Радио «Триест» от души расписало все переделки, в которых я поучаствовал, — эти болтуны из словенской передачи обдрочились. Радио «Будапешт» сообщило обо мне и еще об одном хорватском и одном сербском писателе, что мы, дескать, «страдаем в кровавых лагерях Тито». А радио «Париж» глубокомысленно объяснило, что я — сталинист и русофил, что даже, говорят, переиздал какое-то американское издание, публикуемое нашими переселенцами. В своем городе я никогда не был любимчиком, к этому я и не стремился. Мне было достаточно нескольких интеллигентных знакомых. Мои предки — из Горении, где, как говорят, «каждый дом зовется: “У хвастуна”». К тому же у меня был ядовитый язык и быстрая рука (как у бывшего боксера) — я представлял потенциальную опасность законным супругам миловидных жен. Да еще я пил — а пьяный я становлюсь назойливым и задиристым, поскольку меня подмывает от переизбытка сексуальной силы.
Гнев на богов был первым шагом к улучшению душевного состояния. <…>
Тогда я был исхудавшим и без сил, и мне казалось совершенной глупостью то, что меня заковывают. Конечно, в то время я уже так продвинулся в своем обучении, что у меня были свои каналы для тайной передачи писем и рукописей из застенков. Я не доверял старому методу выбрасывания писем с адресом и просьбой уважаемому нашедшему отнести его на почту и наклеить марку, как делали некоторые — в каждом транспорте. Если подумать, тюремные администрации владели всеми известными методами нелегальной переписки еще со времени оккупации, разумеется, надо было выдумать новые. Если ты получал из дома грецкие орехи, тебе их кололи — нет ли в каком-нибудь письма (спасибо!). Дело в том, что грецкий орех прекрасно открывается по краешку — надо только вынуть ядрышко и засунуть листочек на его место, а потом обе половинки ореха аккуратно склеить. Нам вскрывали консервы. Досматривали сигареты, протыкали жир, резали хлеб и колбасу. И это была прекрасная возможность для какой-нибудь «легендарной личности» вытрясти сигареты в жир, спички в мармелад, а сахар — в сардины в масле. <…>
Впрочем, мы остановились на нелегальной переписке с внешним миром. Здесь я изобрел ряд новых возможностей. Но при описании я должен быть аккуратен, чтобы оно не сослужило службу тюремным администрациям, многого не знающим. Дело в том, что этот сектор является самой важной арестантской деятельностью, неограниченным контактом со свободой. Практической пользы от этой переписки почти нет, но трудно описать, как поднимает дух заключенному тайно прибывшее письмо, в котором сообщается, что и посланное им самим письмецо достигло своей цели. Действительно, я подробно описал все методы полиции и тюремной администрации, способ проведения обысков и судебных процессов, все мýки, которые я испытал, и даже приложил какое-то свое завещание. Все это в полной сохранности оказалось на воле. Я просил, чтобы это сохранили в недоступном месте — и опубликовали только, если я сгину в этих стенах. (И клоп запахнет смертью.) Потом я тайно передавал на волю целые книги рукописей, прекрасно переплетенных в тюремной переплетной мастерской, — не хочется хвалиться, сколько их было.

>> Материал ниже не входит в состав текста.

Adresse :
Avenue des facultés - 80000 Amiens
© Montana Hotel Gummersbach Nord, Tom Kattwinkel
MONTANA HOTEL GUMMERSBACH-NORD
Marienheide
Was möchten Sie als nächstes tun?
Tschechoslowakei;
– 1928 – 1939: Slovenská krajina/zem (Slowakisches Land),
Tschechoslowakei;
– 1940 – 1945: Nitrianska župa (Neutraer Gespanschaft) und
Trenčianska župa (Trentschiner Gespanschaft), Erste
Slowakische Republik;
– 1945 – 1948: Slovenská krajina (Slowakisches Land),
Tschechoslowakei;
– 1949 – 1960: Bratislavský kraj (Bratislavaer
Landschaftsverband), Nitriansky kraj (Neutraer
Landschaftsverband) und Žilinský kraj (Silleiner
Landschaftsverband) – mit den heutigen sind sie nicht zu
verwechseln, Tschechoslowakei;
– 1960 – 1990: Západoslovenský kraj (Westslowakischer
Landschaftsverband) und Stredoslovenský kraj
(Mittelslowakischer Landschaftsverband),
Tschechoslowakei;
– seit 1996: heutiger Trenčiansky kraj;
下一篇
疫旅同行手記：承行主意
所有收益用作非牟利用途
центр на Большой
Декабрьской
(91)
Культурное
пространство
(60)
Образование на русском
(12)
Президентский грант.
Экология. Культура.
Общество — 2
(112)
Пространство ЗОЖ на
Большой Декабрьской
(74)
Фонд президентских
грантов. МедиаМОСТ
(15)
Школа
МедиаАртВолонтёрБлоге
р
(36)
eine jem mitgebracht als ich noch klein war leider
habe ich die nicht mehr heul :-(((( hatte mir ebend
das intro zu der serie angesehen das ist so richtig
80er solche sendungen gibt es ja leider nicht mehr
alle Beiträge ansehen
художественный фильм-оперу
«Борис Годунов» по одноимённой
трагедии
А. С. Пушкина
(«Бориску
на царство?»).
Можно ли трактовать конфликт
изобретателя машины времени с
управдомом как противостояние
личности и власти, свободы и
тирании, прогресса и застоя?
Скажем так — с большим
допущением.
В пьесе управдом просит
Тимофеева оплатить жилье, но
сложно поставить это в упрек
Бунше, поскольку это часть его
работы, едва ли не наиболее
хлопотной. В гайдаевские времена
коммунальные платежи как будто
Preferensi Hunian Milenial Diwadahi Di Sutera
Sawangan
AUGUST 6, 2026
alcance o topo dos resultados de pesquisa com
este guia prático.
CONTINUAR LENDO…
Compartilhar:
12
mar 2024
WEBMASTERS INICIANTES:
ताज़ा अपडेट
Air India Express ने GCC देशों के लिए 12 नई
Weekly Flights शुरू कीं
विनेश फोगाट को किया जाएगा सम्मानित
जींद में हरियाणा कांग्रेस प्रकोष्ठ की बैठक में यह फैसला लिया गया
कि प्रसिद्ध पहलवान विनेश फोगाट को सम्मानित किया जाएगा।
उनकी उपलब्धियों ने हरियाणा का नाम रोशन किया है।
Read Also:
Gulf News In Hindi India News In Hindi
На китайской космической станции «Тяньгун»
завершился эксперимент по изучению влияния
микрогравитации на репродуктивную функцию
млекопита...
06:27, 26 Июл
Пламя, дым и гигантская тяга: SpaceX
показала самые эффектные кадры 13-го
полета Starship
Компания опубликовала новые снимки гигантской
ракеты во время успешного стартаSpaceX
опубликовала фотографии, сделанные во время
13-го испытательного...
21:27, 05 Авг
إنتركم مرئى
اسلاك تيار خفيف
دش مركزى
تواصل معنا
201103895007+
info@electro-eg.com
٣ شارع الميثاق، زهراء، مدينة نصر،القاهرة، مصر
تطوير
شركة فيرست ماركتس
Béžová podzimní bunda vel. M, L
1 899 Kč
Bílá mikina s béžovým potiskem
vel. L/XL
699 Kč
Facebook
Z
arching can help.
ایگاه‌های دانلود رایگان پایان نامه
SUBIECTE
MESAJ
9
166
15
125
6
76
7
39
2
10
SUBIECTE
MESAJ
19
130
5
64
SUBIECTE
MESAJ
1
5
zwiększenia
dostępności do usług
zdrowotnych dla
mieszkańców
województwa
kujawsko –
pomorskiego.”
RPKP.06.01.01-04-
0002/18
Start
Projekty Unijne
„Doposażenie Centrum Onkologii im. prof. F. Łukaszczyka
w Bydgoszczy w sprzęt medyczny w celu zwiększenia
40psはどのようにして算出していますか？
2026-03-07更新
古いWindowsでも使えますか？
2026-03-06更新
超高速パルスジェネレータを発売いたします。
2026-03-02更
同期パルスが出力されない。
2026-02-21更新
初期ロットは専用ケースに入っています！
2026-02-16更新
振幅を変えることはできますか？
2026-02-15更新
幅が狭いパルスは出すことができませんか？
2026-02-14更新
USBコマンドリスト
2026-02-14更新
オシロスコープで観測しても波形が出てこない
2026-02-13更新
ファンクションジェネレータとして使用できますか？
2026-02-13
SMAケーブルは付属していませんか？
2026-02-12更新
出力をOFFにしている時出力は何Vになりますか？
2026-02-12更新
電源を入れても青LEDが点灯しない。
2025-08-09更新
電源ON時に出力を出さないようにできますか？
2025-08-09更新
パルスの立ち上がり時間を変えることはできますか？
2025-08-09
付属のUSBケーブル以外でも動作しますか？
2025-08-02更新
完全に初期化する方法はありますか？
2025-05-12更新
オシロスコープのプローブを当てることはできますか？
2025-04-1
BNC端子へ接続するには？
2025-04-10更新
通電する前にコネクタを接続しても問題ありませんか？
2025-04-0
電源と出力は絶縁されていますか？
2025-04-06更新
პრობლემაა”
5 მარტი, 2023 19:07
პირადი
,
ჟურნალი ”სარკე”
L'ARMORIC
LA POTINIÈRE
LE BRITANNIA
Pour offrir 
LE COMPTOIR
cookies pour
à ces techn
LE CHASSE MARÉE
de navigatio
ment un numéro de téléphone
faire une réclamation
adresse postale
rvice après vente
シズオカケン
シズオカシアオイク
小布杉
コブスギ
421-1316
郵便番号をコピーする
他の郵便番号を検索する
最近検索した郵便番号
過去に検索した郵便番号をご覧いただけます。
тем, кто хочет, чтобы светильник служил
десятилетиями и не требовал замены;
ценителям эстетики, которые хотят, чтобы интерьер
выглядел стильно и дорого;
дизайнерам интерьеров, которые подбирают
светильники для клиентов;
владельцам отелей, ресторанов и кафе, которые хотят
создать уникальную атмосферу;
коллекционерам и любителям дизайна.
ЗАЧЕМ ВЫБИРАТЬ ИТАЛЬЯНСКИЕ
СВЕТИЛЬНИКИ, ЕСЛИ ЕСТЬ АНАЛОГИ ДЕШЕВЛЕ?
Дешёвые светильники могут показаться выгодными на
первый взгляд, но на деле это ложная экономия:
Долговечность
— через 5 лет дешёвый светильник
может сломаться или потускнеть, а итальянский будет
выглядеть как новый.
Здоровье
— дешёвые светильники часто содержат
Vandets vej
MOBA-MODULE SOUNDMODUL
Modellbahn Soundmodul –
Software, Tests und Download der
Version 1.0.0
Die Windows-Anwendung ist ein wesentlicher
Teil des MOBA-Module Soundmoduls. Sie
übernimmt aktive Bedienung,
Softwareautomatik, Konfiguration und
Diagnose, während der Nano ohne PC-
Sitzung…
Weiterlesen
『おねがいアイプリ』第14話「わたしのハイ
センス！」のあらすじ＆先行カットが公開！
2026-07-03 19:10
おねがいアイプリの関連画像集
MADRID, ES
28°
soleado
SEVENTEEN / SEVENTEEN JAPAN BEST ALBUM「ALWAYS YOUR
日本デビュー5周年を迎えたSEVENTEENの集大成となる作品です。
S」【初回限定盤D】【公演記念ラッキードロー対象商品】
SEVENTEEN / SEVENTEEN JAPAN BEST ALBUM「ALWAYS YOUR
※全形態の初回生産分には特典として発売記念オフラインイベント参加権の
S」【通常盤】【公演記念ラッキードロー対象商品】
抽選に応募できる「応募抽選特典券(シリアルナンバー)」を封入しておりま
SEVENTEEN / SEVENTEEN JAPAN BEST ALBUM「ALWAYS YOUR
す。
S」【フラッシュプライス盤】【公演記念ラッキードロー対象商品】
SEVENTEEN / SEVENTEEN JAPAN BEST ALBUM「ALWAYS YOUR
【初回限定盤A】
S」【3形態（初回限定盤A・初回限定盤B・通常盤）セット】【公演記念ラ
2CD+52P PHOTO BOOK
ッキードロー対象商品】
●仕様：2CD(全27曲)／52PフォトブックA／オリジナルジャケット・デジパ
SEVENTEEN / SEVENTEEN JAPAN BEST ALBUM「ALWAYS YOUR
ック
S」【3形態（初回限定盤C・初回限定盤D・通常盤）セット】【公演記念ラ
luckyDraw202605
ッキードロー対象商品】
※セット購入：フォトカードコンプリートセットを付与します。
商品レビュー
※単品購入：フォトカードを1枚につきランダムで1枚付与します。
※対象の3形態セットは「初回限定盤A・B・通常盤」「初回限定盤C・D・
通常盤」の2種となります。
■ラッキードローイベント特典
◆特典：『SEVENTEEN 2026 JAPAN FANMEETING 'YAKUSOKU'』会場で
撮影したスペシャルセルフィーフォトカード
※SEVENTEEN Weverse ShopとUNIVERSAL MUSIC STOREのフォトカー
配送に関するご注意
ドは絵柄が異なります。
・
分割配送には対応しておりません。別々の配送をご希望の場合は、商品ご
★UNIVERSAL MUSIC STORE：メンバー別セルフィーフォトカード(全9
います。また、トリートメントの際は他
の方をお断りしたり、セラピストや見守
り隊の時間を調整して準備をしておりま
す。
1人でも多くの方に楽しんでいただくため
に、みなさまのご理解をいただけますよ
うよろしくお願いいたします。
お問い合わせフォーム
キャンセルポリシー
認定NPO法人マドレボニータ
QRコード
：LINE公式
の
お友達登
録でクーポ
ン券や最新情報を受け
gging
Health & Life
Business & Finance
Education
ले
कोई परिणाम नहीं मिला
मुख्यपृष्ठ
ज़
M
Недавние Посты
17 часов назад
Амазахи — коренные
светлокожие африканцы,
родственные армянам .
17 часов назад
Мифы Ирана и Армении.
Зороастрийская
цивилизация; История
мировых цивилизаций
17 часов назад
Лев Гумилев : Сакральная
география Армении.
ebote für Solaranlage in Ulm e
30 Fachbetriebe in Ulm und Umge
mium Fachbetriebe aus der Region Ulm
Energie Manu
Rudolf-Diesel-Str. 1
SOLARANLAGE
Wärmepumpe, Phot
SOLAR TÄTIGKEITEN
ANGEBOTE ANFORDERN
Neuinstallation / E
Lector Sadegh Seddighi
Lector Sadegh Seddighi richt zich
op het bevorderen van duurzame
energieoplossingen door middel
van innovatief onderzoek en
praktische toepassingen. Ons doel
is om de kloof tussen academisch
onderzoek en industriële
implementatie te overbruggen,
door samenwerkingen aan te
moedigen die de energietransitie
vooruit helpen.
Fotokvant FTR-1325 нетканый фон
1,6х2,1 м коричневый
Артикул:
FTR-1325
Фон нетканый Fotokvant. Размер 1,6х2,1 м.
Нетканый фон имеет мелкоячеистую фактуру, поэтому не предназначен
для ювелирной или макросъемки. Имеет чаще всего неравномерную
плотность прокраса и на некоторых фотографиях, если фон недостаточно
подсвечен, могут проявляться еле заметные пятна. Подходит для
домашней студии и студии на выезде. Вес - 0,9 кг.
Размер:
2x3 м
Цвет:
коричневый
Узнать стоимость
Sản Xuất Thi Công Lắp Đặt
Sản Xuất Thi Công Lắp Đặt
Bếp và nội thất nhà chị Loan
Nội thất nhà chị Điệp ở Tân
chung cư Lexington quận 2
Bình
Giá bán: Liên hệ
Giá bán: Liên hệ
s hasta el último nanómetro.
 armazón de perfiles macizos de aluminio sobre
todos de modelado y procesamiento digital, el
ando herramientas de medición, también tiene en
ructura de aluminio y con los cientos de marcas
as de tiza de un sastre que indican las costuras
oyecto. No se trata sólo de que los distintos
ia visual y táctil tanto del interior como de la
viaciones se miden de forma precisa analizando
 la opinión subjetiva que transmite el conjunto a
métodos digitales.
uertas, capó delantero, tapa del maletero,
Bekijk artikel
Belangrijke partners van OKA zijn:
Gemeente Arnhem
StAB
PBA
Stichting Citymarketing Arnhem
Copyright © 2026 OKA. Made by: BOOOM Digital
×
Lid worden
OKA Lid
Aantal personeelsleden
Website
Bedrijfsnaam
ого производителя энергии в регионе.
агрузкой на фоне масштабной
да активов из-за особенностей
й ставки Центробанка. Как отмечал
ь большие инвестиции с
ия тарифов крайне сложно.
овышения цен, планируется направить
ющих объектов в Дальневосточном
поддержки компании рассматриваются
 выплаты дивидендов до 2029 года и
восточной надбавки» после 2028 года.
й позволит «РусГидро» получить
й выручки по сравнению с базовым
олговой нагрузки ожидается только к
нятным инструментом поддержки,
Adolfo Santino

Однако я могу рассказать, что на меня в течение всего времени, кроме последнего года, распространялся полный запрет на карандаши и бумагу. Но в арестантской школе я успешно продвигался вперед и мог преодолевать многие напасти. По большей части у меня было по два канала связи с внешним миром, так что одним я мог контролировать другой. Для книг я иногда открывал совершенно новый канал. Поскольку писателей, вероятно, будут арестовывать (по крайней мере, в отдельные периоды) вплоть до таких изменений в человеческой природе, которые пока невозможно предположить, я весьма неохотно раскрываю, как я переправил из ареста одновременно две книги, толщиной от 12 до 15 миллиметров, высотой около 12 сантиметров и шириной 8–10 см, обе в отличном переплете из ткани рваных арестантских рубашек: одну — в темно-красном, винного цвета, другую — в темно-синем. В обеих книжках стихов было больше, чем у всего Гомера, таким мелким почерком были написаны те мудрые мысли, которые позже в результате какого-то предательства конфисковали, но потом мне их вернули, когда выпустили, и теперь книжки отдыхают среди других на полке над моей постелью. Когда раз в год я беру их в руки и пытаюсь читать, то вскоре закрываю и откладываю в сторону. Будто бы их писал совершенно чужой мне человек! При всей лени (по сравнению с тем временем) и преданности достижениям цивилизации (по сравнению с богатством того периода) мною овладевает легкая ностальгия по тому человеку, который когда-то в застенках был уверен, что держит на ладони серебряного дельфина из вселенной, и этот дельфин, запряженный в колесницу его снов, доставит его ко всем целям. Не доставит! Да еще и этот рассказ будет квалифицирован как порнография. Мир не созрел для правды. Наслаждаться все не прочь, а учиться — лишь закомплексованные таланты.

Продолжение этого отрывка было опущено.